Uber has announced that it will acquire the transportation logistics company Transplace in a deal valued at $2.25 billion.

The deal will be conducted by the rideshare giant’s hauling division, Uber Freight, in an agreement with TPG Capital. The private equity group will receive $750 million in Uber stock and the remainder in cash, according to CNBC.

Uber Freight is growing rapidly amid the national truck driver shortage, securing $301 million in revenue in Q1 of 2021. While the hauling division only makes up a small stream of the company’s total revenue, its last quarter amounts to a 51% jump in year-over-year numbers, according to CNBC.

Company leaders believe that the merger could lead to innovation within the industry.

“This is a significant step forward, not just for Uber Freight but for the entire logistics ecosystem,” said Lior Ron, Head of Uber Freight, in a press release. “This is an opportunity to bring together complementary best-in-class technology solutions and operational excellence from two premier companies to create an industry-first shipper-to-carrier platform that will transform shippers’ entire supply chains, delivering operational resilience and reducing costs at a time when it matters most.”

Transplace believes that the acquisition will reduce transportation costs and maintain critical supply chain infrastructure. It will also enable Uber Freight to serve a greater number of customers “at all levels of the freight industry” and expand its services into Mexico.

Transplace CEO Frank McGuigan celebrated the move.

“The acquisition will combine the world’s premier shipper network platform with one of the industry’s most innovative supply platforms, to the benefit of all stakeholders,” said McGuigan. “Our expectation is that shippers will see greater efficiency and transparency and carriers will benefit from the scale to drive improved operating ratios. All in all, we expect to significantly reduce shipper and carrier empty miles to the benefit of highway and road infrastructures and the environment. Finally, we want to thank TPG for their partnership as we have worked together to position Transplace as a leader in supply chain innovation.”

Both companies claim that this will accelerate Uber Freight’s journey to profitability. Transplace expects that the acquisition will allow Uber Freight to break even on adjusted earnings before interest, taxes, depreciation, and amortization (EBITDA) by the end of next year.

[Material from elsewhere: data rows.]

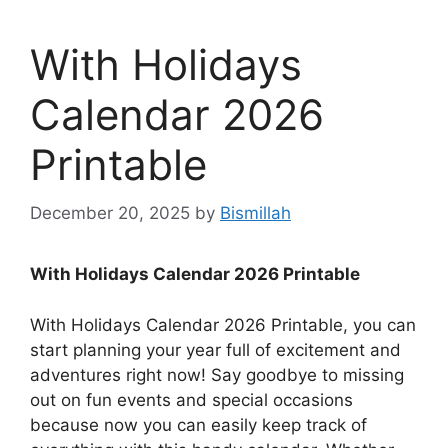
With Holidays
Calendar 2026
Printable
December 20, 2025
by
Bismillah
With Holidays Calendar 2026 Printable
With Holidays Calendar 2026 Printable, you can
start planning your year full of excitement and
adventures right now! Say goodbye to missing
out on fun events and special occasions
because now you can easily keep track of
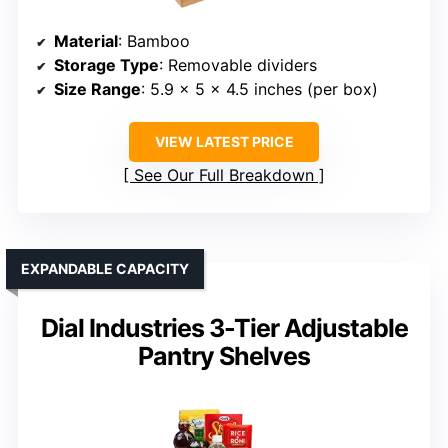
Material
: Bamboo
Storage Type
: Removable dividers
Size Range
: 5.9 x 5 x 4.5 inches (per box)
VIEW LATEST PRICE
See Our Full Breakdown
EXPANDABLE CAPACITY
Dial Industries 3-Tier Adjustable
Pantry Shelves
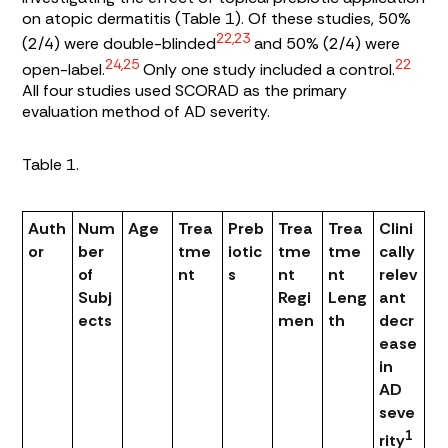
on atopic dermatitis (
Table 1
). Of these studies, 50%
22,23
(2/4) were double-blinded
and 50% (2/4) were
24,25
22
open-label.
Only one study included a control.
All four studies used SCORAD as the primary
evaluation method of AD severity.
Table 1.
Auth
Num
Age
Trea
Preb
Trea
Trea
Clini
or
ber
tme
iotic
tme
tme
cally
of
nt
s
nt
nt
relev
Subj
Regi
Leng
ant
ects
men
th
decr
ease
in
AD
seve
1
rity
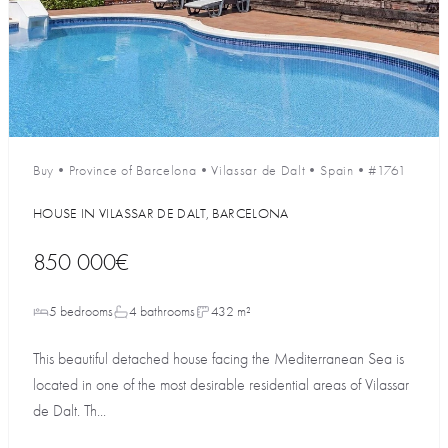
Buy
•
Province of Barcelona
•
Vilassar de Dalt
•
Spain
•
#1761
HOUSE IN VILASSAR DE DALT, BARCELONA
850 000€
5 bedrooms
4 bathrooms
432 m²
This beautiful detached house facing the Mediterranean Sea is
located in one of the most desirable residential areas of Vilassar
de Dalt. Th...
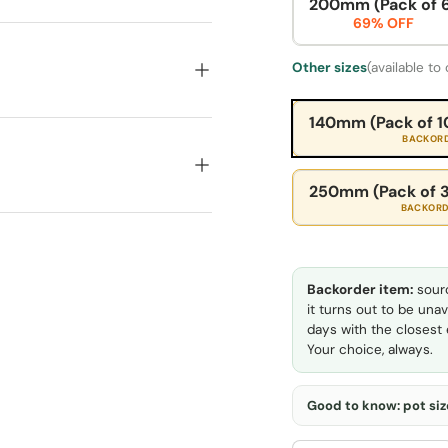
200mm (Pack of 
69% OFF
Other sizes
(available to
140mm (Pack of 1
BACKOR
250mm (Pack of 3
BACKOR
Backorder item:
sourc
it turns out to be unav
days with the closest e
Your choice, always.
Good to know: pot size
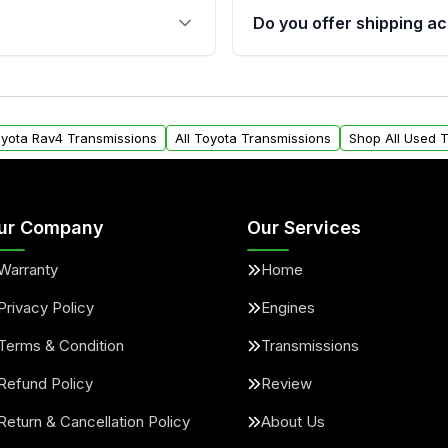
 sensors, and mounting
40,000 miles, covering ma
Do you offer shipping ac
provided before purchase
ransmissions from Moon
Yes. We ship nationwide. 
ou will find a warranty
within the USA. Residenti
arts warranty.
request.
oyota Rav4 Transmissions
All Toyota Transmissions
Shop All Used 
ur Company
Our Services
Warranty
Home
Privacy Policy
Engines
Terms & Condition
Transmissions
Refund Policy
Review
Return & Cancellation Policy
About Us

Industry leaders believe that the two companies’ proprietary technology will provide a benefit to consumers. President of transportation consulting firm Armstrong & Associates Inc., Evan Armstrong, considered the decision a strategic success, according to Transport Topics.

“In terms of the combination, Transplace has very good technology around managing large transportation networks for customers,” Armstrong said. “Uber Freight has good technology geared toward transactional freight brokerage business, which has been somewhat of a gap in the Transplace model.”